The Legal Aid Sentencing and Punishment of Offenders Act (“the Act”) received Royal Assent on 1 May 2012 and the majority of the Act is due to come into force April 2013.
The Act will bring in a new dimensions of funding by developing third party funding and introducing contingency fees, also known as damage based agreements (“DBAs”). Prior to this Act, contingency fees were only allowed in employment tribunal cases and noncontentious work.
The Act reverses the growth of conditional fee agreements (“CFAs”) and after the event (“ATE”) insurance (putting us back in the position of pre-April 2000, when success fees and ATE premiums were not recoverable from the losing party). The changes are likely to cause confusion to companies and individuals as complex documents will need to be drawn up to reflect the agreement entered into. It is therefore paramount that you are fully up to speed with the latest developments and that you are able to advise your client of their options.
Lord Justice Jackson (“LLJ”) believed that excessive costs i.e. uplift and ATE premiums placed undue pressure on the paying party to settle claims at an early stage. Due to the changes in the legislation, success fee and ATE premiums will not be recoverable from your opponent . However, solicitors will still be able to recover the ATE premiums and success fees from their client.
Contingency Fees/ DBAs
Section 45 of the Act introduces a new dynamic to funding. It enables litigants to enter “no win, no fee” agreements with their solicitor. The solicitor will be able to recover a percentage of the damages awarded as their fee , if their client is successful. The percentage will be agreed from the outset. However, it is unlikely to be higher than 45-50% as this could be perceived that the solicitor will be taking control of the litigation from a professional and personal point of view.
It may be possible to obtain an insurance policy between an insurer and the law firm to cover the solicitor’s fees if the client is unsuccessful.
It is LJJ’s view that DBAs will provide access to the courts for those that would normally be unable to afford litigation. However, in reality, it is likely to reduce the number of cases that are issued as solicitors will decide not to enter into DBAs if they are high risk. There have been reports that in the United States (“US”), firms have over-leveraged on DBAs which has resulted in them collapsing. It is therefore important that risk assessments are undertaken before entering into a DBA.

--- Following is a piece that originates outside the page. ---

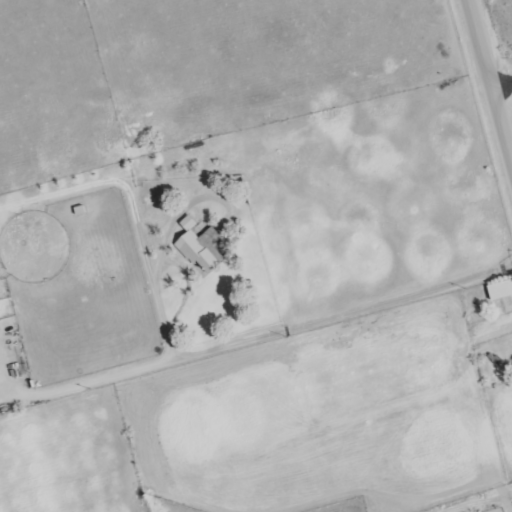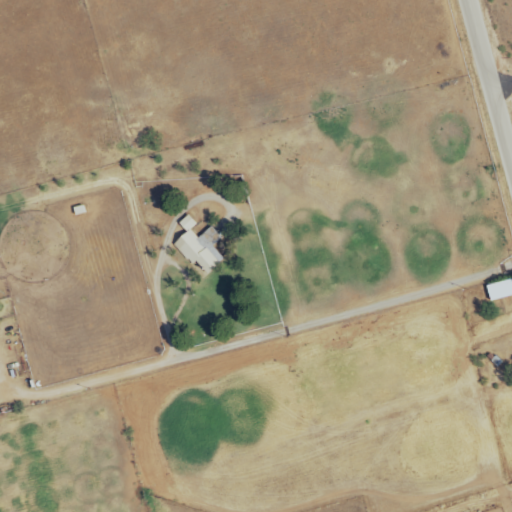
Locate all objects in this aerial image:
road: (491, 76)
road: (504, 88)
building: (201, 248)
building: (501, 290)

1There is a common law duty to advise your client of their funding options and the SRA has set out several Principles and Rules on this subject, in particular: Principle 4 “you must act in the best interests of each client”; (1.6) “you only enter into fee agreements with your clients that are legal, and which you consider are suitable for the client's needs and take account of the client's best interests;” O(1.12) “clients are in a position to make informed decisions about the services they need, how their matter will be handled and the options available to them” IB (1.16)) “discussing how the client will pay, including whether public funding may be available, whether the client has insurance that might cover the fees, and whether the fees may be paid by someone else such as a trade union”.
2Section 44 of the Act
The US have used contingency fee agreements for many years, particularly in relation to personal injury cases and many law firms have developed their business model around them. Commercial clients have pushed for alternative structures in the US which has resulted in “partial contingency agreements” or “mixed contingency agreements” as we may know it.
It is still unclear how DBAs will fit into our legal system and therefore, a working party has been set up to prepare a report and establish some of the fundamental issues, these are:
- Will law firms be liable if their client accepts liability for adverse costs but cannot or will not pay them?
- Should there be a model form of DBA?
- How would you terminate a DBA?
- How are DBAs going to be regulated?
- Should there be a cap on the percentage of damages payable to solicitors and counsel under a DBA.
The report is expected at the end of July which should provide some clarity of how DBAs will be implemented into our legal system.
Third Party Funding
Third party funding is a developing market which is regulated by the SRA Code of Conduct. It is an arrangement whereby a commercial funder or investor (with no connection to the legal proceedings) finance all or part of their legal costs in return for a share of a monetary award, in the event of success. If the case fails, the funder loses its investment and could be liable for an adverse cost order, leaving a third party funder open to a costs order that could exceed their own funding!
Third party funders may fund both your client’s legal fees and disbursements, they will also bear the risk of your opponent's costs by offering an indemnity or paying for an insurance policy. The burden placed on a third party funder is more onerous than that of a solicitor; they are required to maintain adequate financial resources to cover their funding liabilities for a minimum period of three years and they could find themselves on the wrong side of a costs order.
There may be a decline in individuals/companies entering into CFA’s and ATE policies which may lead to an increase of ATE premiums. Success fees and ATE premiums will be unrecoverable from the losing party, leaving the solicitor to recover them from its client which may be an unattractive position.
Insurance companies will need to be alive to the changes and may consider offering indemnity to law firms if they enter into DBAs.
Food for thought
An innovative approach should be taken when considering your client’s position on funding – you may want to consider entering into a “mixed DBA”, where some steps of the litigation are paid by a fixed fee agreement, and some by way of a percentage of the damages, as a result, the solicitor will take a lower percentage of the damages if their client is successful.